The Smith House Entrance offers a large circular parking lot and is right next door to Forest Field Park. Past the Smith House and at the end of the parking lot it opens into a large field of wildflowers, hiking trails, apiary, native seed nursery and is full of wildlife, insects, deer, and flowers during warmer months. Should you hike straight back of the field, it connects via a wooded path to another very large open field. This field contains a perimeter path and the Tri-centennial Time Trail. Established during the Centerville-Washington Township bi-centennial in 1996, the time trail is a tract of land representing 100 years of natural succession. Each year another unmown section is added, creating a trail that shows how a field turns into a forest. During many times of the day, this area is very secluded and you can find deer and many other animals if you are quite.
If you decide to you hike to the back left of the open field by following the mowed path, there is another wooded path that connects to the McGuffey Meadow Entrance.

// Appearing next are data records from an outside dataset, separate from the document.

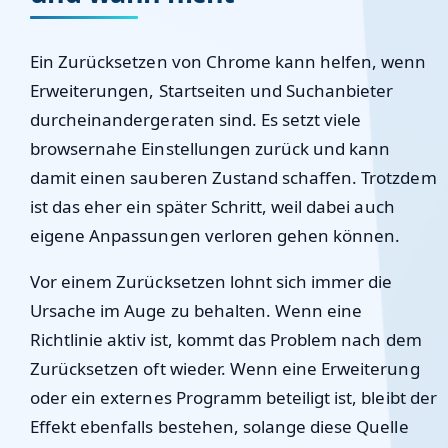
Ein Zurücksetzen von Chrome kann helfen, wenn
Erweiterungen, Startseiten und Suchanbieter
durcheinandergeraten sind. Es setzt viele
browsernahe Einstellungen zurück und kann
damit einen sauberen Zustand schaffen. Trotzdem
ist das eher ein später Schritt, weil dabei auch
eigene Anpassungen verloren gehen können.
Vor einem Zurücksetzen lohnt sich immer die
Ursache im Auge zu behalten. Wenn eine
Richtlinie aktiv ist, kommt das Problem nach dem
Zurücksetzen oft wieder. Wenn eine Erweiterung
oder ein externes Programm beteiligt ist, bleibt der
Effekt ebenfalls bestehen, solange diese Quelle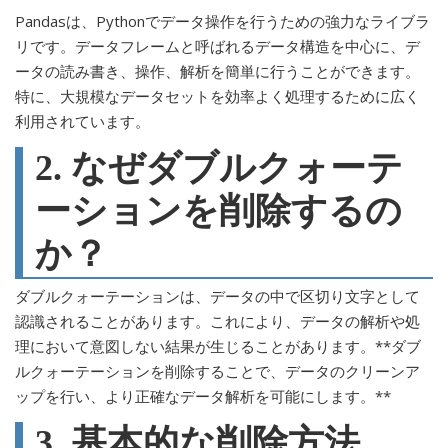
Pandasは、Pythonでデータ操作を行うための強力なライブラ
リです。データフレームと呼ばれるデータ構造を中心に、デ
ータの読み書き、操作、解析を簡単に行うことができます。
特に、大規模なデータセットを効率よく処理するために広く
利用されています。
2. なぜダブルクォーテ
ーションを削除するの
か？
ダブルクォーテーションは、データの中で区切り文字として
認識されることがあります。これにより、データの解析や処
理において意図しない結果が生じることがあります。**ダブ
ルクォーテーションを削除することで、データのクリーンア
ップを行い、より正確なデータ解析を可能にします。**
3. 基本的な削除方法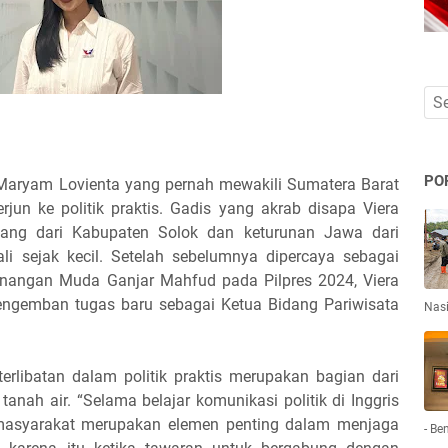
PO
Maryam Lovienta yang pernah mewakili Sumatera Barat
erjun ke politik praktis. Gadis yang akrab disapa Viera
inang dari Kabupaten Solok dan keturunan Jawa dari
li sejak kecil. Setelah sebelumnya dipercaya sebagai
enangan Muda Ganjar Mahfud pada Pilpres 2024, Viera
ni mengemban tugas baru sebagai Ketua Bidang Pariwisata
Nas
erlibatan dalam politik praktis merupakan bagian dari
nah air. “Selama belajar komunikasi politik di Inggris
 masyarakat merupakan elemen penting dalam menjaga
- Be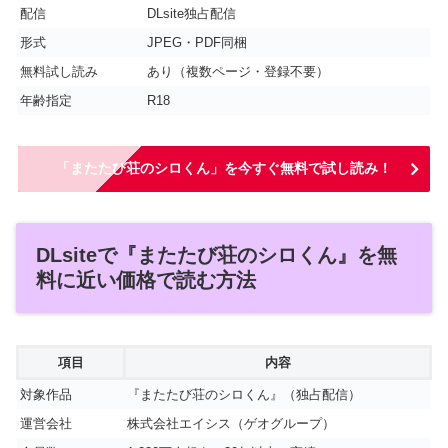
配信
DLsite独占配信
形式
JPEG・PDF同梱
無料試し読み
あり（複数ページ・登録不要）
年齢指定
R18
「またたび荘のシロくん」を今すぐ無料で試し読み！
DLsiteで『またたび荘のシロくん』を無
料に近い価格で読む方法
項目
内容
対象作品
『またたび荘のシロくん』（独占配信）
運営会社
株式会社エイシス（ゲオグループ）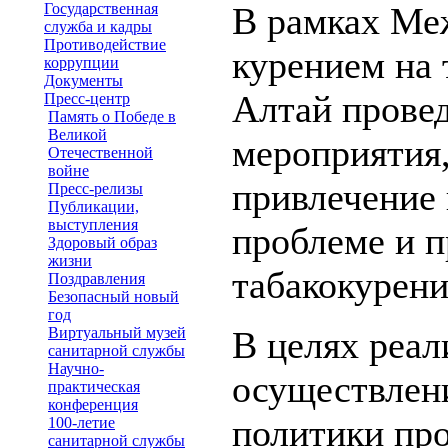
Государственная
В рамках Ме
служба и кадры
Противодействие
курением на 
коррупции
Документы
Алтай прове
Пресс-центр
Память о Победе в
Великой
мероприятия,
Отечественной
войне
привлечение 
Пресс-релизы
Публикации,
выступления
проблеме и 
Здоровый образ
жизни
табакокурени
Поздравления
Безопасный новый
год
Виртуальный музей
В целях реа
санитарной службы
Научно-
осуществлен
практическая
конференция
политики пр
100-летие
санитарной службы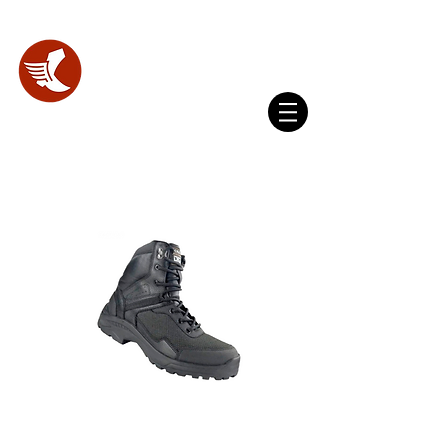
WhatsApp
(+593) 098 356 4327
SHOES
LAB.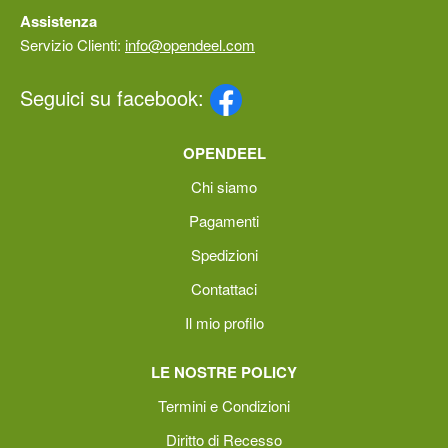
Assistenza
Servizio Clienti:
info@opendeel.com
Seguici su facebook:
OPENDEEL
Chi siamo
Pagamenti
Spedizioni
Contattaci
Il mio profilo
LE NOSTRE POLICY
Termini e Condizioni
Diritto di Recesso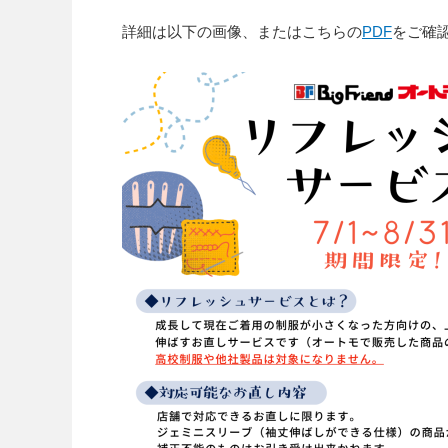
詳細は以下の画像、またはこちらの
PDF
をご確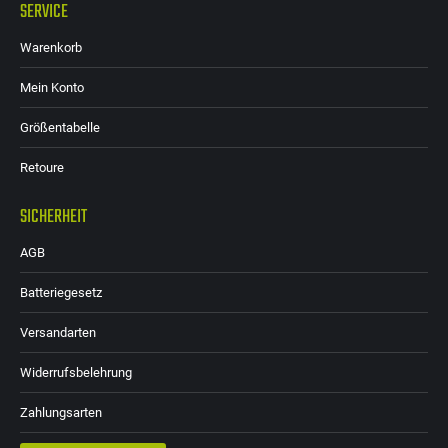
SERVICE
Warenkorb
Mein Konto
Größentabelle
Retoure
SICHERHEIT
AGB
Batteriegesetz
Versandarten
Widerrufsbelehrung
Zahlungsarten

Go left behind the Smith House and you can follow another wooded path to the back of the meadow as well. Turn right and you end up in Forest Field Park (which at the end of this park, also connects to the Rooks Mill Entrance). Any way you turn (except at the road), you end up on another trail and in a different entrance eventually. Lots of places to explore.
Bill Yeck Park is a 194-acre natural area along 1.75 miles of Sugar Creek. The park is treasured by hikers, bird watchers and nature enthusiasts. It harbors many rare species of plant life, providing a home to a variety of animals in every season. Fossils from the Ordovician period can be found in Sugar Creek which flows through the park. The park connects with other parks and wildlife areas creating a large corridor of green space that extends from St. Leonard Center to the Little Miami River. This unbroken wooded area makes the park's wildlife abundant and varied.
Smith House Entrance, 2230 E. Centerville Station Rd.
Forest Field Park, 2100 E Centerville Station Rd (Located in the middle of Bill Yeck Park)
McGuffey Meadow Entrance, 7893 Wilmington-Dayton Rd.
Rooks Mill Entrance, 8798 Rooks Mill Ln.
This is the largest and in my opinion the best park in Centerville, Ohio. With 3 separate entrances (4 if including Forest Field Park) there are many places to hike and get lost in nature.
Park is open during daylight hours and closes at dusk.